Thought 4the day: Many things in life are sent to test everyone not just us but any aminal on this planet! It could be that they are trying to tell you something and your not listening, it could be that you are trying to help them and there not ready, it could be that nothing is going right yet in reality it is but you can't see it. Sometimes nothing is wrong and life is running smoothly. Just go with the flow as always in life your path has twists and turns and bumps just carrying on going :o)
Acer rubrum (Red Maple, also known as Swamp, Water or Soft Maple), is one of the most common and widespread deciduous trees of eastern North America. It ranges from the Lake of the Woods on the border between Ontario and Minnesota, east to Newfoundland, south to near Miami, Florida, and southwest to east Texas. Many of its features, especially its leaves, are quite variable in form. At maturity it... often attains a height of around 15 m (50 ft). It is aptly named as its flowers, petioles, twigs and seeds are all red to varying degrees. Among these features, however, it is best known for its brilliant deep scarlet foliage in autumn.
Over most of its range, red maple is adaptable to a very wide range of site conditions, perhaps more so than any other tree in eastern North America. It can be found growing in swamps, on poor dry soils, and most anywhere in between. It grows well from sea level to about 900 m (3,000 ft). Due to its attractive fall foliage and pleasing form, it is often used as a shade tree for landscapes. It is used commercially on a small scale for maple syrup production as well as for its medium to high quality lumber.
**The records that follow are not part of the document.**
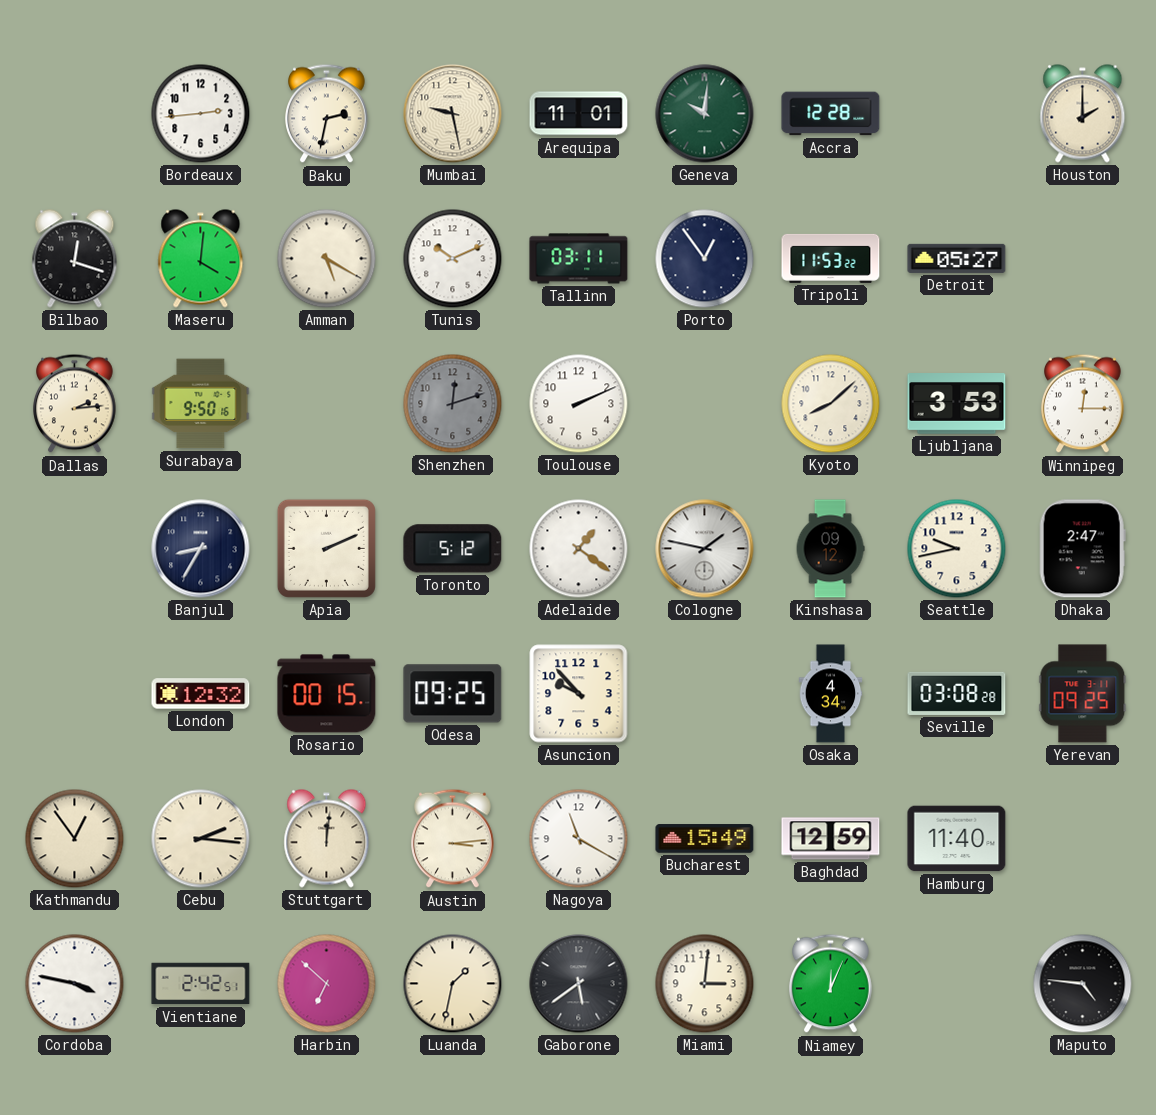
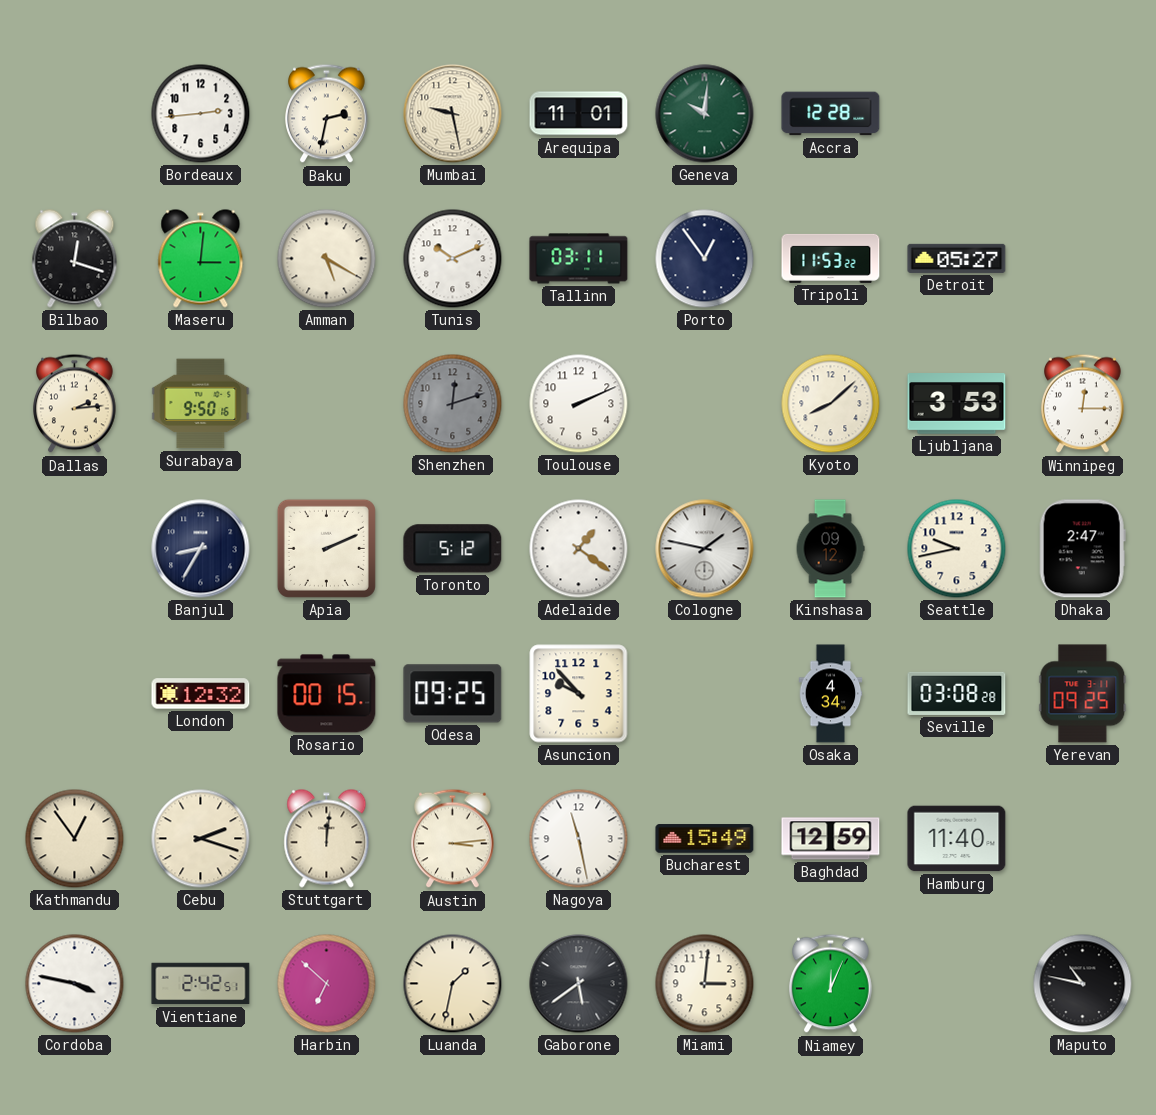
Houston: 2:00 -> none
Maseru: 4:01 -> 3:01
Cebu: 2:16 -> 2:18
Nagoya: 11:20 -> 11:28
Maputo: 4:46 -> 10:47
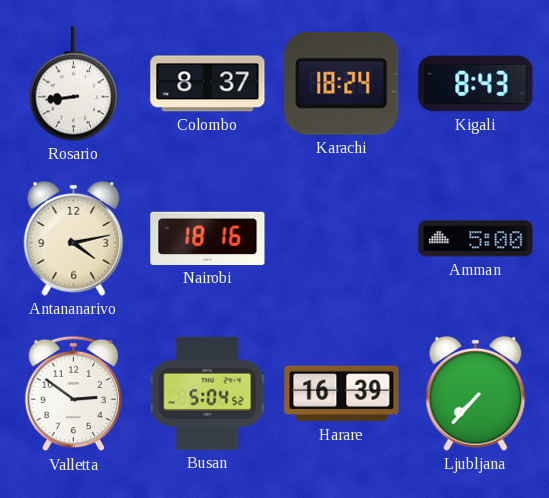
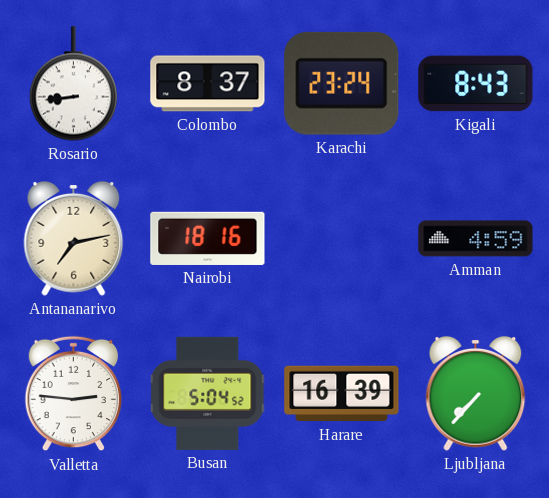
Karachi: 18:24 -> 23:24
Antananarivo: 4:13 -> 7:13
Amman: 5:00 -> 4:59
Valletta: 2:51 -> 2:46
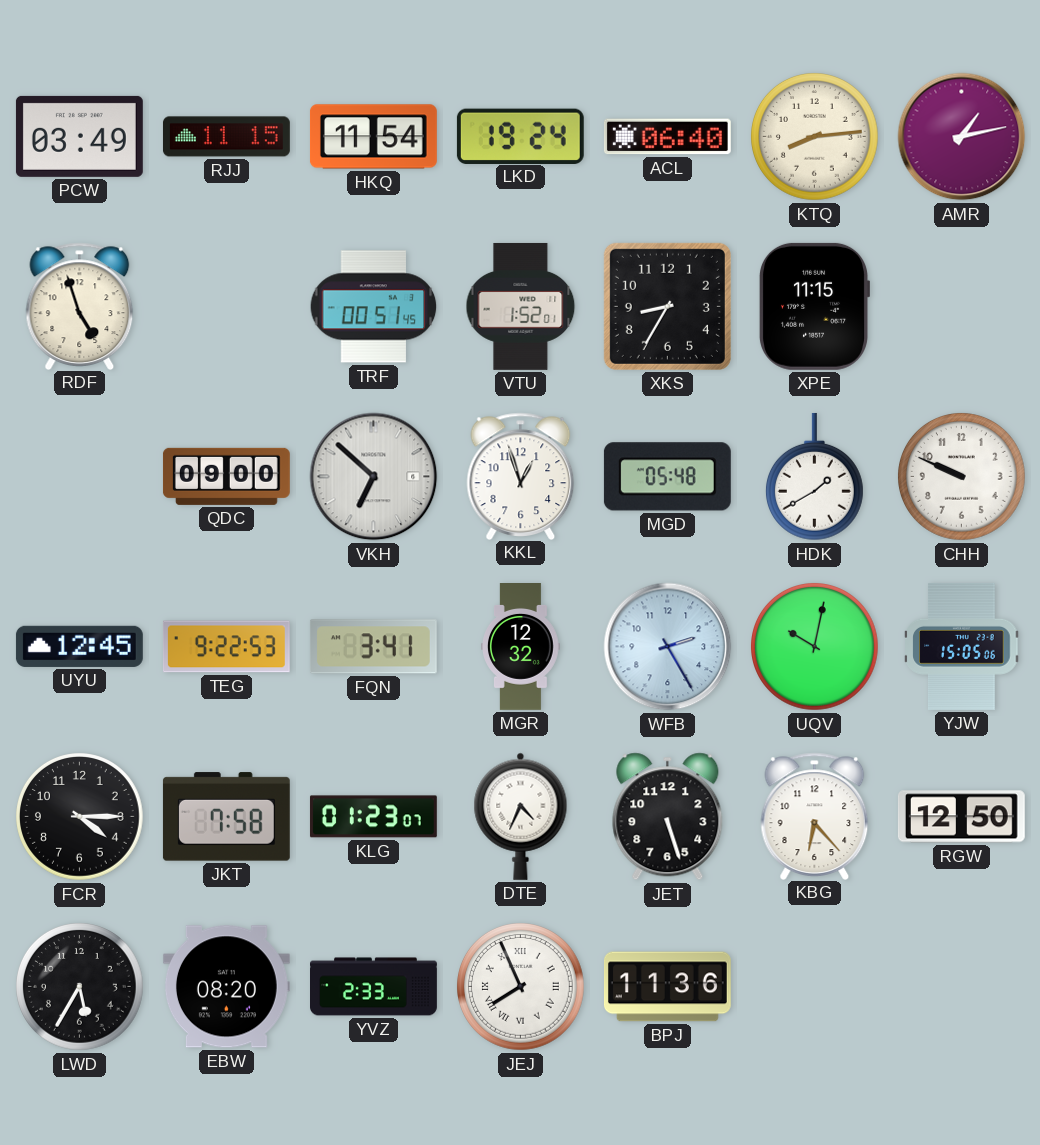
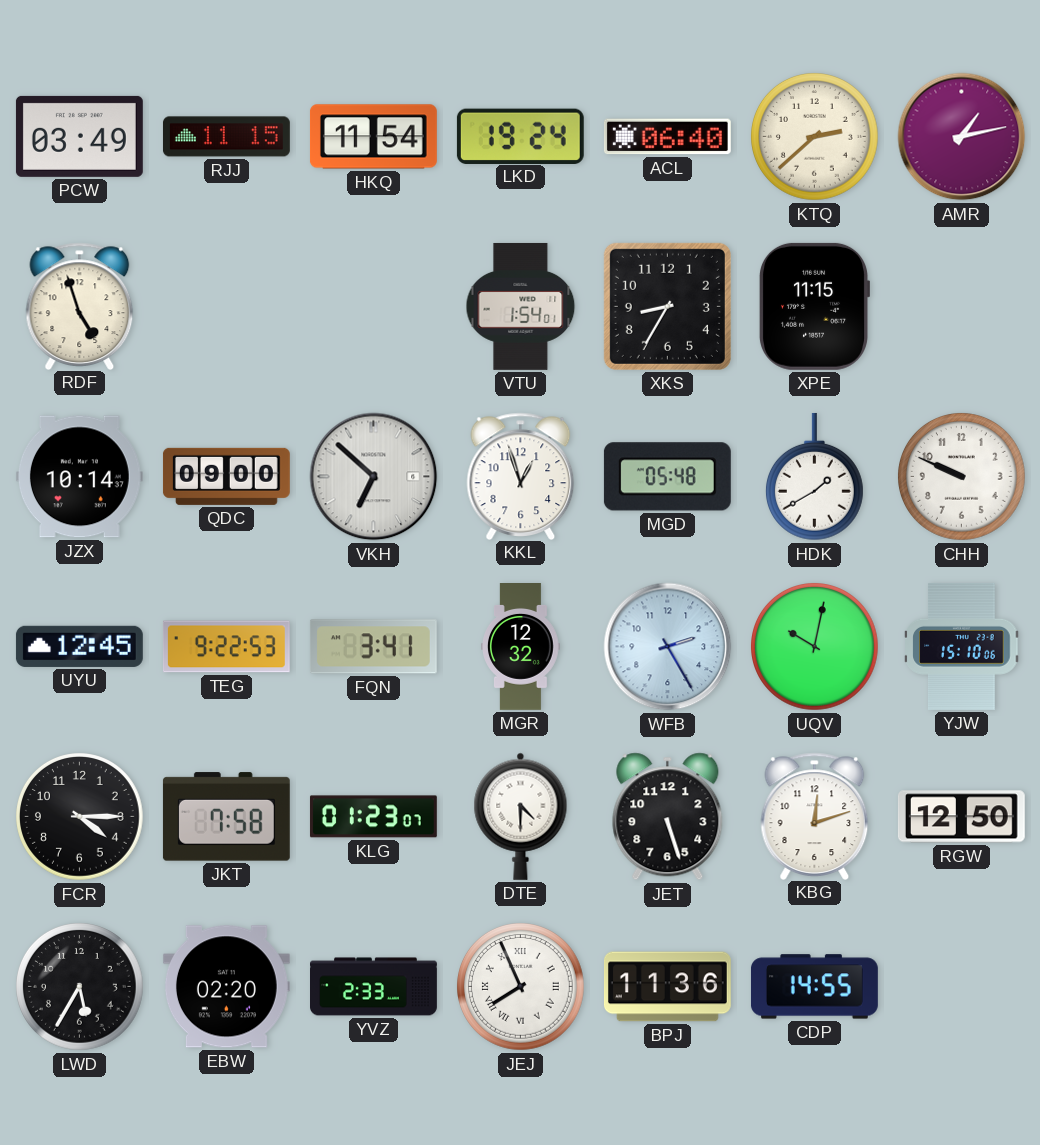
KTQ: 8:14 -> 2:38
TRF: 00:51 -> none
VTU: 1:52 -> 1:54
JZX: none -> 10:14
YJW: 15:05 -> 15:10
DTE: 4:34 -> 4:30
KBG: 6:23 -> 12:12
EBW: 08:20 -> 02:20
CDP: none -> 14:55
It is also the State Tree of Rhode Island.
The leaves of red maple, especially when dead or wilted, are extremely toxic to horses. The toxin is unknown, but believed to be an oxidant because it damages red blood cells, causing acute hemolysis that inhibits the transport of oxygen. The ingestion of 700 grams (1.5 pounds) of leaves is considered toxic and 1.4 kilograms (3 pounds) is lethal. Symptoms occur within one or two days after ingestion and can include depression, lethargy, increased rate and depth of breathing, increased heart rate, jaundice, dark brown urine, coma, and death. Treatment is limited and can include the use of methylene blue or mineral oil and activated carbon in order to stop further absorption of the toxin into the stomach. About 50% to 75% of affected horses die or are euthanized as a result.
Quote 4the day: love life....ride your horse!